On est d’abord accueilli par deux saisissantes photos d’une artiste d’origine togolaise, mais née en Italie, Silvia Rossi qui s’intéresse aux identités de la diaspora africaine en Italie. Dans la série „Teacher don’t teach me nonsense“, elle porte un vêtement traditionnel togolais à la couleur rouge et aux motifs similaires à ceux que portaient ses parents et qui sont aussi utilisés dans le décor dans lequel l’artiste semble se fondre, manière intelligente de dénoncer le rôle auquel la religion notamment voulait l’assigner. Dans la salle attenante, Louisa Clement présente 55 portraits photographiques de têtes de mannequins exposées en vitrine. La forme, la position, la matière, la surface ou la couleur donnent à chacun d’entre eux une particularité. Cela rappelle l’esthétique des avatars, mais nous interroge également sur l’impossibilité de la représentation d’un corps type.
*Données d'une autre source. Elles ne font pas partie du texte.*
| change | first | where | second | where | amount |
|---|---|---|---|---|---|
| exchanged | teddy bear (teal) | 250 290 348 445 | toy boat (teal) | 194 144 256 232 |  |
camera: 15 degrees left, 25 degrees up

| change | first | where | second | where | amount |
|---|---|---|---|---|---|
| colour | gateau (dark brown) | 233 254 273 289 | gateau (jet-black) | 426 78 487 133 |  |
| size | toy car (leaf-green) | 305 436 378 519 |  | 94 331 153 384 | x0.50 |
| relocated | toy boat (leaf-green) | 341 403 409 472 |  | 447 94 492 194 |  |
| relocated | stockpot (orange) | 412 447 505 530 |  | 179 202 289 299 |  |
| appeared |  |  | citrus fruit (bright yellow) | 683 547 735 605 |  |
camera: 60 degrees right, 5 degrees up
Marianna Simnett présente une expérience genrée dans la vidéo „The needle and the laryng“. À la manière d’hommes en quête d’une voix plus masculine, elle se fait injecter du Botox directement dans le muscle crico-thyroïdien. Au fil d’une vidéo ralentie de son opération, elle questionne les stéréotypes de corps et de genre que perpétuent de telles opérations. Il est aussi question d’identité portée par la voix explorée dans „By the thriat“, vidéo dans laquelle le duo Effi & Amir documente des cas de shiboboleth, un test qui permet d’identifier à la voix, l’origine d’une personne. Ce moyen de contrôle, connu depuis l’Antiquité, est encore utilisé à certaines frontières aujourd’hui. C’est l’identité de genre, par contre, que Philomène Hoel explore, en thématisant la construction de subjectivité et les conflits d’identité dans un dyptique baptisé „Niki“. 
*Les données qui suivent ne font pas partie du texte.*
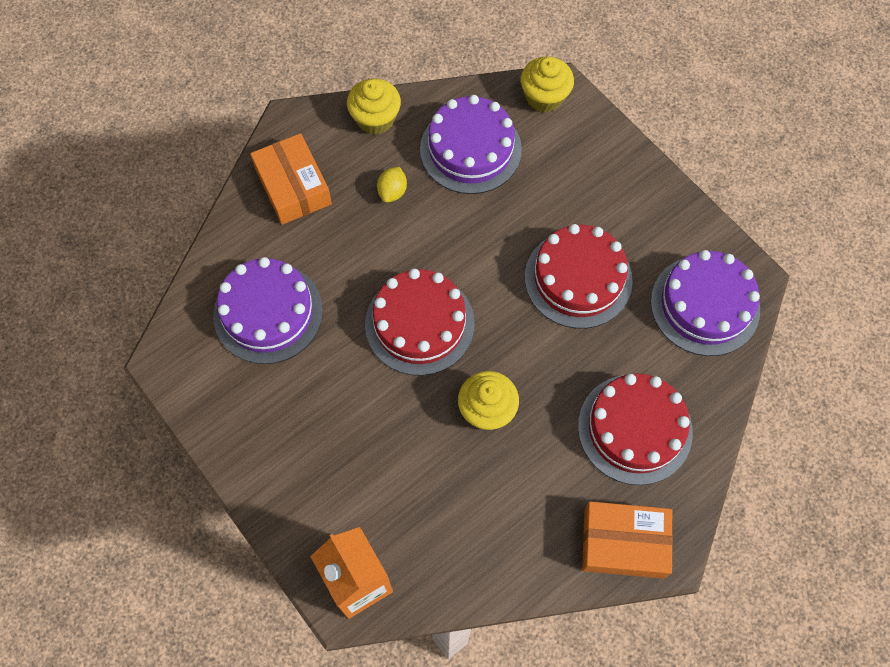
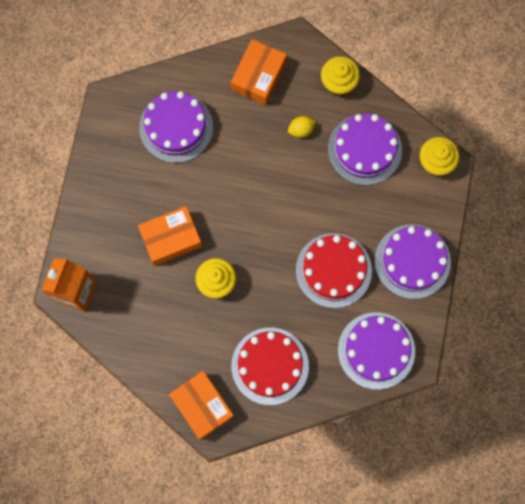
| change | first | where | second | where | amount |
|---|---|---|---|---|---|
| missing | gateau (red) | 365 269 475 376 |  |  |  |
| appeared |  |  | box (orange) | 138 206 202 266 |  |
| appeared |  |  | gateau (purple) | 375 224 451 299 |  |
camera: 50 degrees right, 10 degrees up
L’artiste tchèque Dita Pepe explore les différentes vies qui auraient pu être les siennes si elle n’avait pas eu ce désir pour la photographie et la conviction qu’elle lui permettrait d’échapper au destin qui fut celui de ses parents. Et c’est à la profession de travailleuse du sexe qu’elle s’est intéressée, recherche restituée dans le décor d’une chambre de passe très réussie, aux murs de laquelle sont accrochés des portraits de l’artiste dans les différentes fonctions qu’elle aurait pu recouvrir. C’est en s’imaginant dans la vie des autres, en entrant dans leur peau par des montages photo, que Dita Pepe réfléchit à sa propre condition. C’est, de manière plus générale, l’exercice que la photographie offre à ses spectateurs.